# Selected passage:
◆ ◆ ◆ ◆
9  Summarizing categorical data

AI art generated from the text “Summarizing categorical data”

Here we cover the following graphically and numerical summaries:

9.1 Single categorical variable

A bar graph or plot may be used to visualize the distribution of levels for a single categorical variable. The height of the bar for each category is equal to the frequency (number of observations), relative frequency of observations, or percentage of observations in the category. Generally, bar graphs leave some space in between each bars to highlight that there is no ordering in the classes. These graphs provides a nice visual of number observations in each level of a given categorical variable.

The function bargraph() creates a bar graph.

R functions
### bargraph( ~ x , data,  ylab, xlab, type)
# x: Replace x with the name of the variable of interest
# data: Set equal to the name of the dataframe being used
# xlab: Set equal to the label for x-axis (optional)
# xlab: Set equal to the label for y-axis (optional)
# main: Set equal to the title of the plot (optional)
# type: Set equal to "frequency" (default) or "proportion"

Note that the type argument specifies whether to display frequencies or proportions. Many of the R functions used in this resource will have identical arguments, therefore while the arguments will be provided for any functions used, arguments such as x, data, xlab, … will generally no longer be described.

Note

The case study data given in Chapter 1 consists of three variables labeled as Light, Turbidity, and Survival in the data frame dssurve. The case study data given in Chapter 3 consists of several variables, including the categorical variable county. Here, the categorical variables are summarized graphically.

Code
# Import data from case study on delta smelt
dssurv <- read.csv( "datasets/dssurv.csv" )

# Load the dplyr package. This package provides mutate()
library(dplyr)

# Note:  mutate( 'dataframe name' ,'new variable' = 'function of variable in data frame', ...)
◆ ◆ ◆ ◆
# Source data:

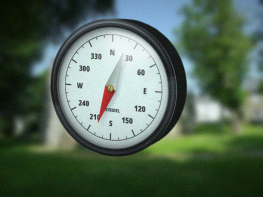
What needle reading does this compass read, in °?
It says 200 °
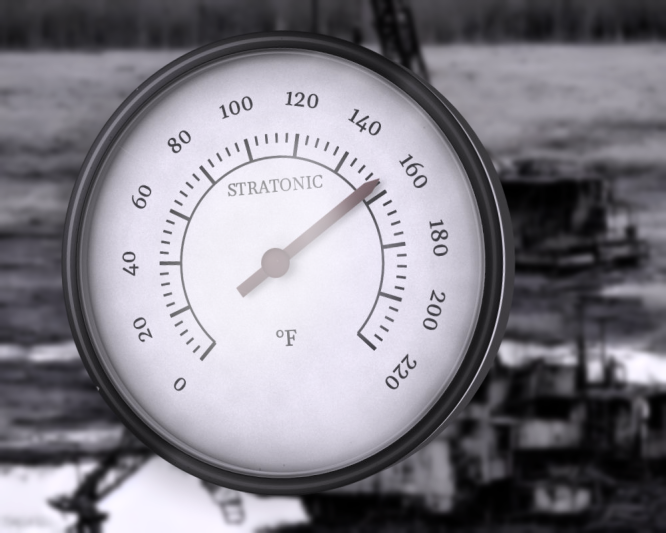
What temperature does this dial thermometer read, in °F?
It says 156 °F
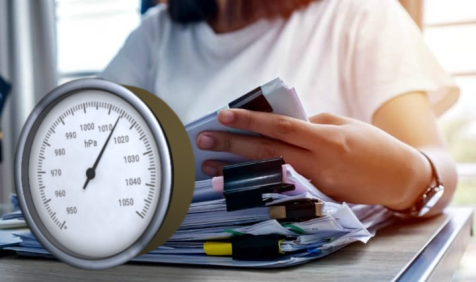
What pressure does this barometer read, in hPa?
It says 1015 hPa
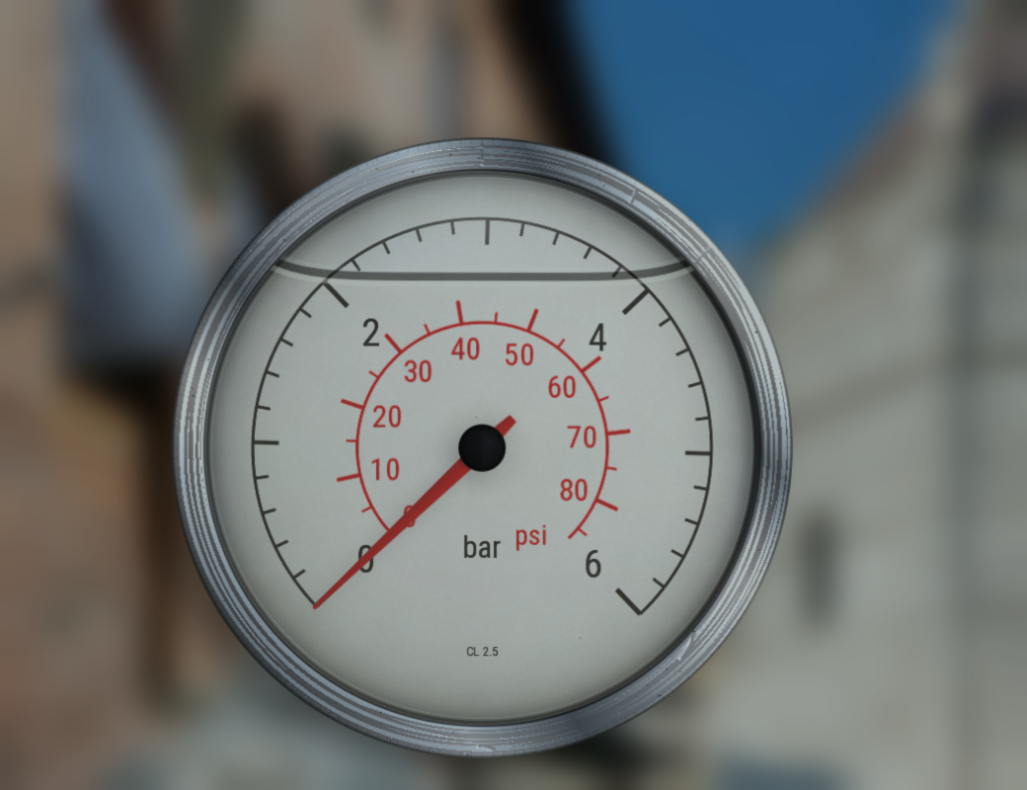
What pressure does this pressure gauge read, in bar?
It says 0 bar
◆ ◆ ◆ ◆
# What you have to do:
Can you write out the whole page on summarizing categorical data, word for word, from its heading through its final line? The listing is separate material, apart from the page on summarizing categorical data.

# Answer to this problem:
9  Summarizing categorical data

AI art generated from the text “Summarizing categorical data”

Here we cover the following graphically and numerical summaries:

9.1 Single categorical variable

A bar graph or plot may be used to visualize the distribution of levels for a single categorical variable. The height of the bar for each category is equal to the frequency (number of observations), relative frequency of observations, or percentage of observations in the category. Generally, bar graphs leave some space in between each bars to highlight that there is no ordering in the classes. These graphs provides a nice visual of number observations in each level of a given categorical variable.

The function bargraph() creates a bar graph.

R functions
### bargraph( ~ x , data,  ylab, xlab, type)
# x: Replace x with the name of the variable of interest
# data: Set equal to the name of the dataframe being used
# xlab: Set equal to the label for x-axis (optional)
# xlab: Set equal to the label for y-axis (optional)
# main: Set equal to the title of the plot (optional)
# type: Set equal to "frequency" (default) or "proportion"

Note that the type argument specifies whether to display frequencies or proportions. Many of the R functions used in this resource will have identical arguments, therefore while the arguments will be provided for any functions used, arguments such as x, data, xlab, … will generally no longer be described.

Note

The case study data given in Chapter 1 consists of three variables labeled as Light, Turbidity, and Survival in the data frame dssurve. The case study data given in Chapter 3 consists of several variables, including the categorical variable county. Here, the categorical variables are summarized graphically.

Code
# Import data from case study on delta smelt
dssurv <- read.csv( "datasets/dssurv.csv" )

# Load the dplyr package. This package provides mutate()
library(dplyr)

# Note:  mutate( 'dataframe name' ,'new variable' = 'function of variable in data frame', ...)